Thanksgiving

This one goes out to the ones I love...

Thanksgiving 2013 - A year of much-given.

A year of fear & trembling & trying & saying yes to fear & trembling & trying.

A year of waiting & wondering & wonder & wondrous.

Twelve months of questions & answers that lead to more good questions.

An autumn of waiting, winter of writing, spring & summer of releasing & another autumn of working what was released.

Of being opened for and in and through songs.  The mystical power of music.

This has been a year that’s heard me say “thank you” out loud more than most. Heard me sing how I am made more by your love that imagines and believes and smiles back.

It's true.

And I'm afraid "grateful" doesn't cut it.  I’m a girl with eyes turned down, leaving the room awkwardly, embarrassed by graces undeserved.

Laid low by the deep affection I feel for the people I share this road with.

You.

You (individually you, you are not a blur of faces) I grew up with, share blood with, went to school with, shared an office with.  You I've just met but feel I've known for centuries somehow and wonder how I survived this long without you...

Down the street, in the church, at camp, in the front/back rows of concerts, online…

You Kickstarter supporters. Oh, you Kickstarter supporters. You.floored.me. No words are enough. They will never, never be enough.

You who mentor, friend, pastor, encourage, bear with, cry with, stay with…me. Despite what you’ve seen.

Despite the ways I’ve let you down.

It’s not that I think it’s all about me. It’s that I know it’s not. That’s why it’s so breathtaking - how you love.

So. Thanksgiving 2013.

I give thanks on this day and every other day for who you have been, who you continue to become, to this humble life.

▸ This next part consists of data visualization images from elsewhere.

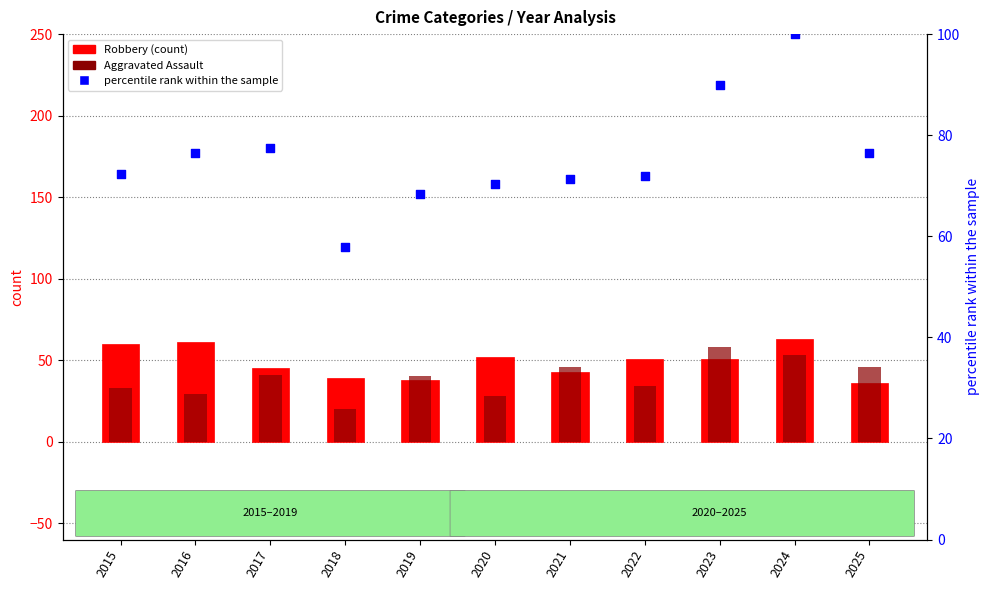

At how many categories does at least one series exceed 60?

10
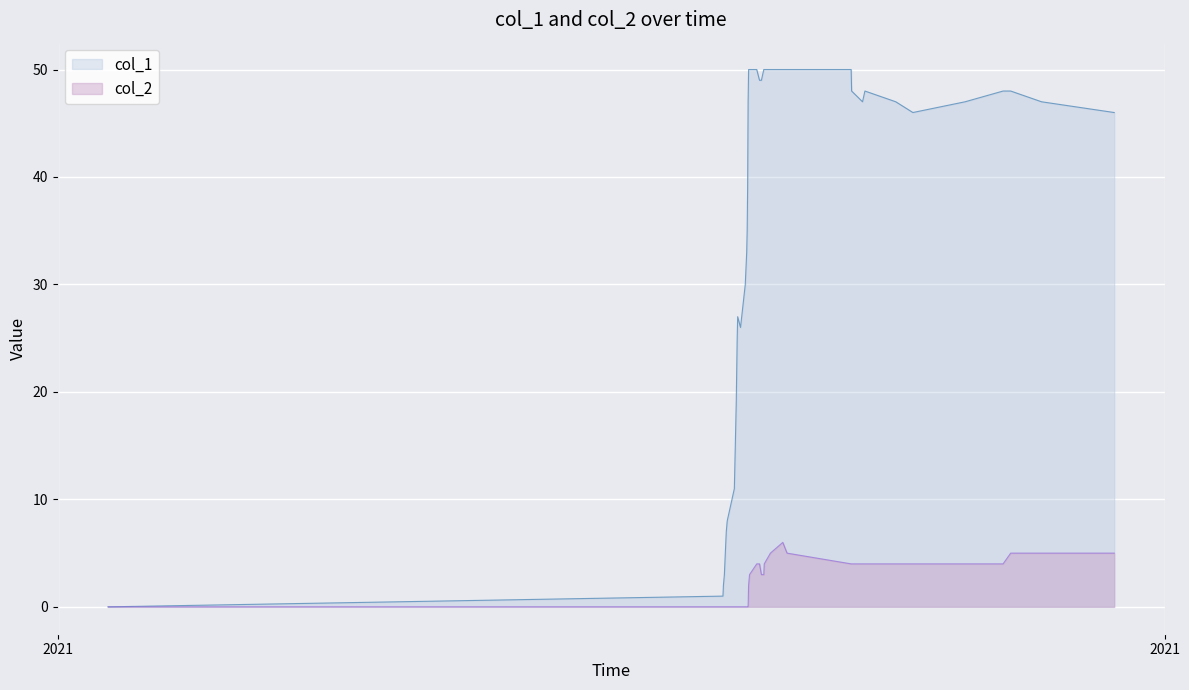

Which series has the widest spread of values?

col_1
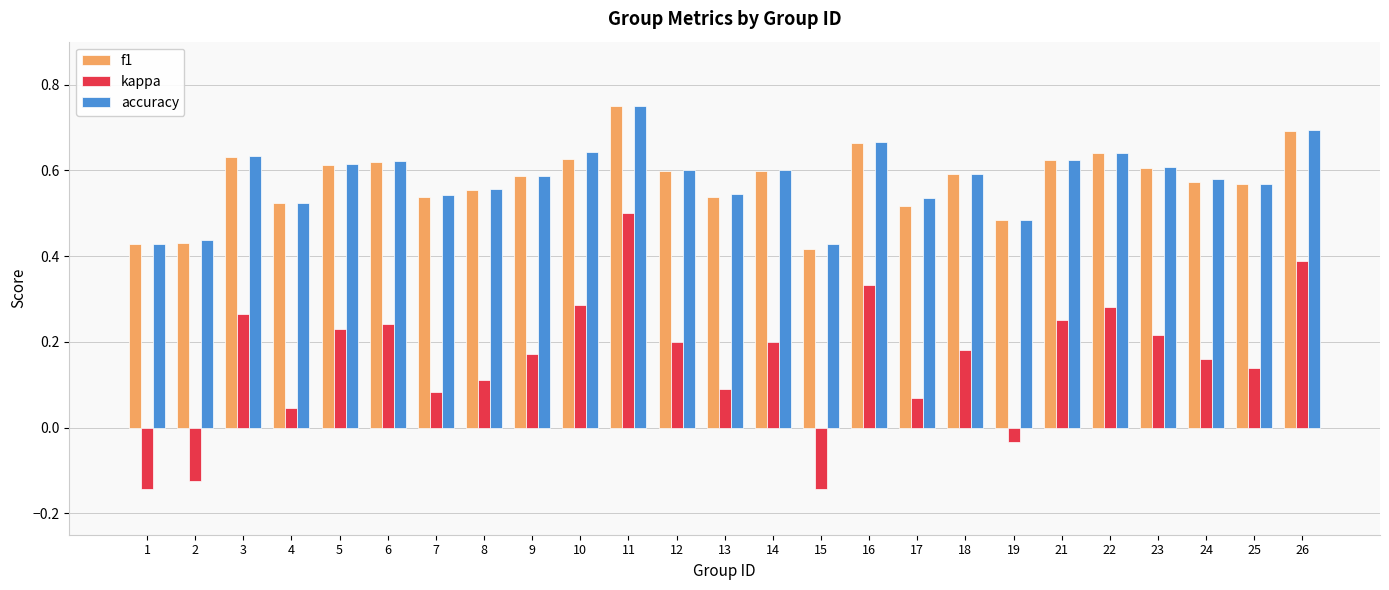

Which category has the highest value across all series?

11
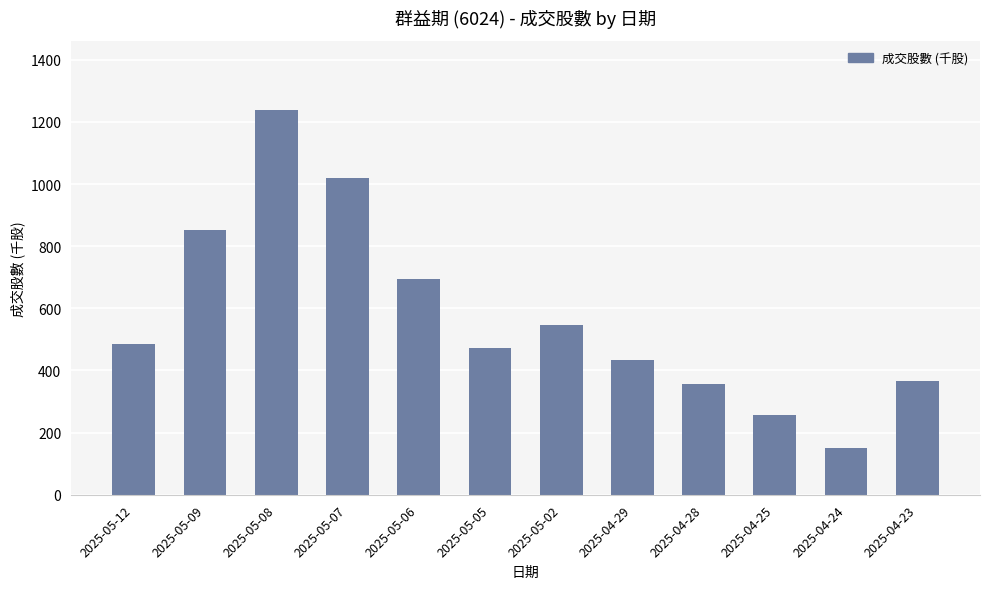

Reading left to right, transcribe all the data shown in this chart.

485.2	853.5	1238.6	1021.0	694.0	473.3	545.9	433.3	356.7	257.9	151.2	366.6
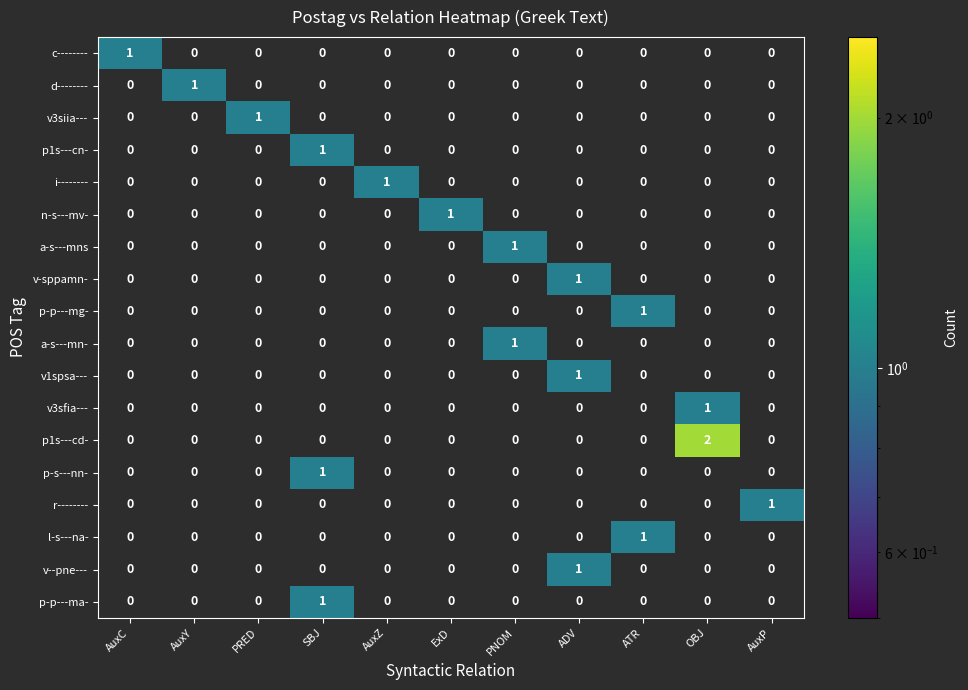

How many v-sppamn- values are between 0 and 1?

11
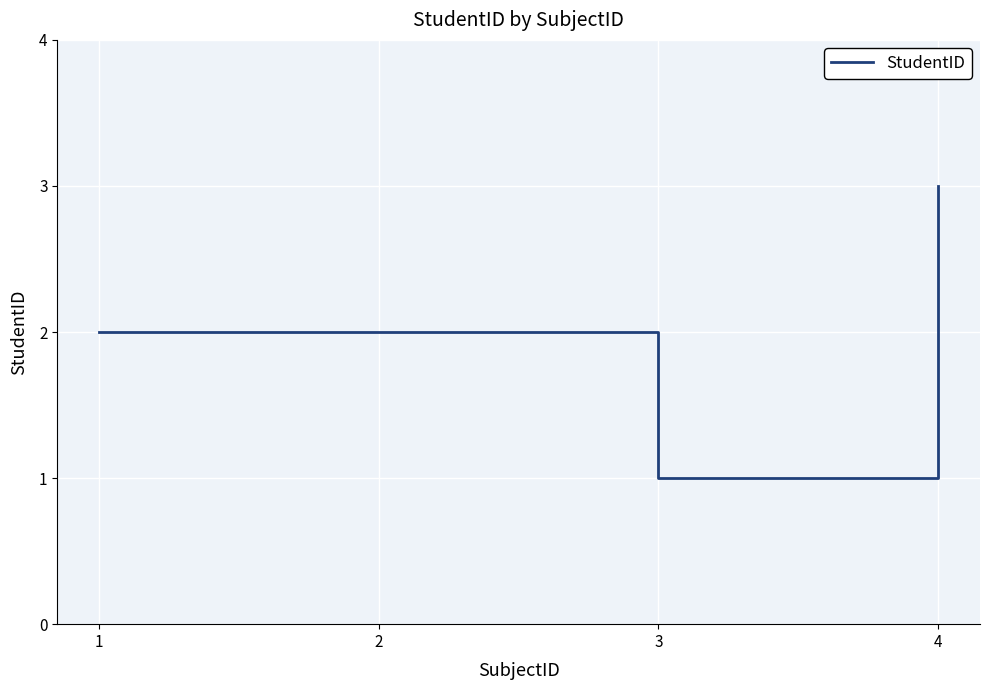

What is the sum of all values?

8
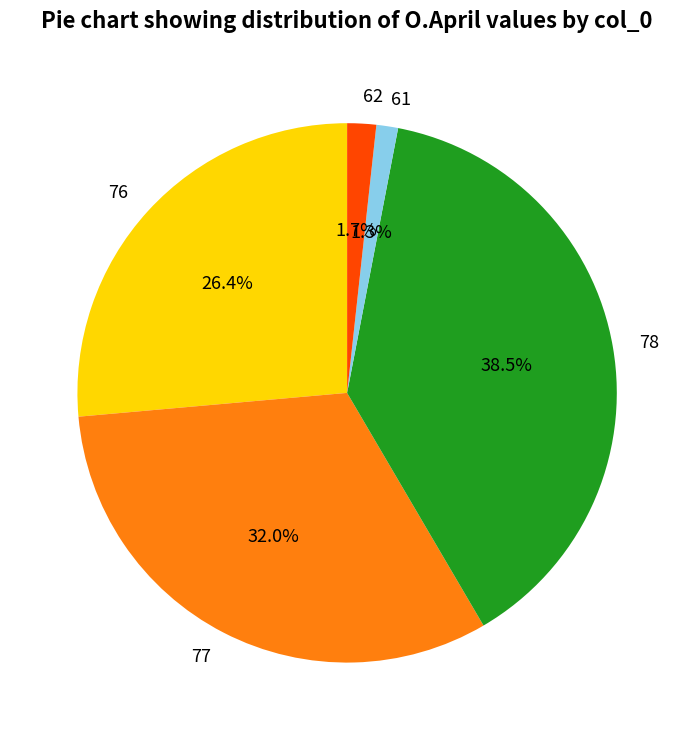

True or false: 76 accounts for 38% of the total.

False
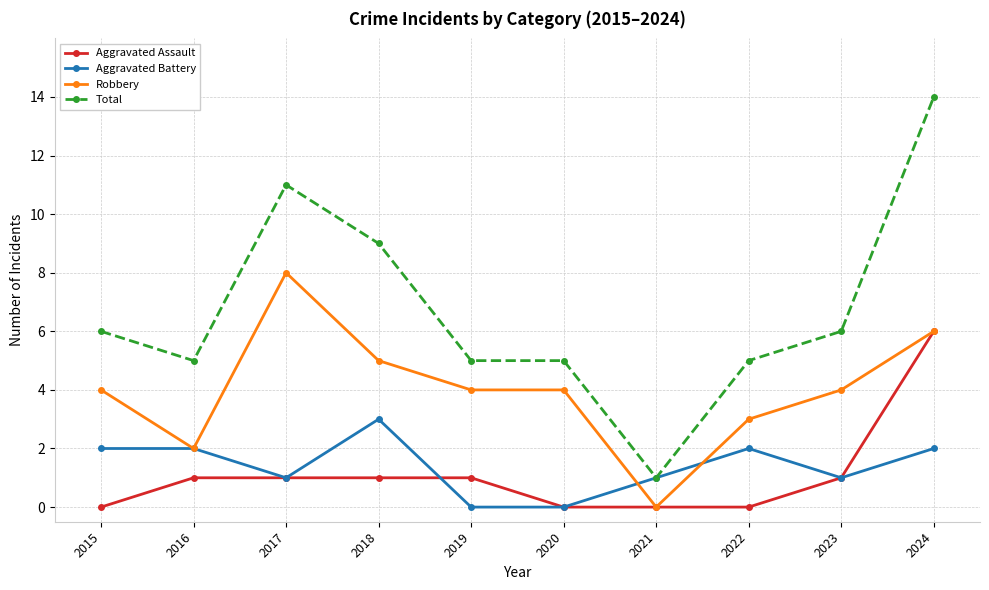

The value of Robbery at 2017 is 8. True or false?

True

Here's hoping your upcoming year finds you with eyes open.  That you'll catch so much light that you'll be just such a blubbering mess of thanksgiving, too.

Always love, christa

For the nurturing women in our lives...

As days and years gather behind me, I realize more and more how much less I would be without the confident, reliable love of my Mom in my life. Some of you may have grown up with that space in your life unfilled by your own mother. Maybe your grandmother or aunt or someone else loved and tended your heart like my Mom did mine. Maybe you are the woman filling that space in a child's life right now. The truth is, that space doesn't go away, does it? We want to be mother-loved now as much as ever.

So this song, born on Mother's Day, is offered now to Mother-women and their Children of all ages during this week of focused thanks-giving. A very small token of gratitude. I encourage us all to make the moments and our words count. And celebrate!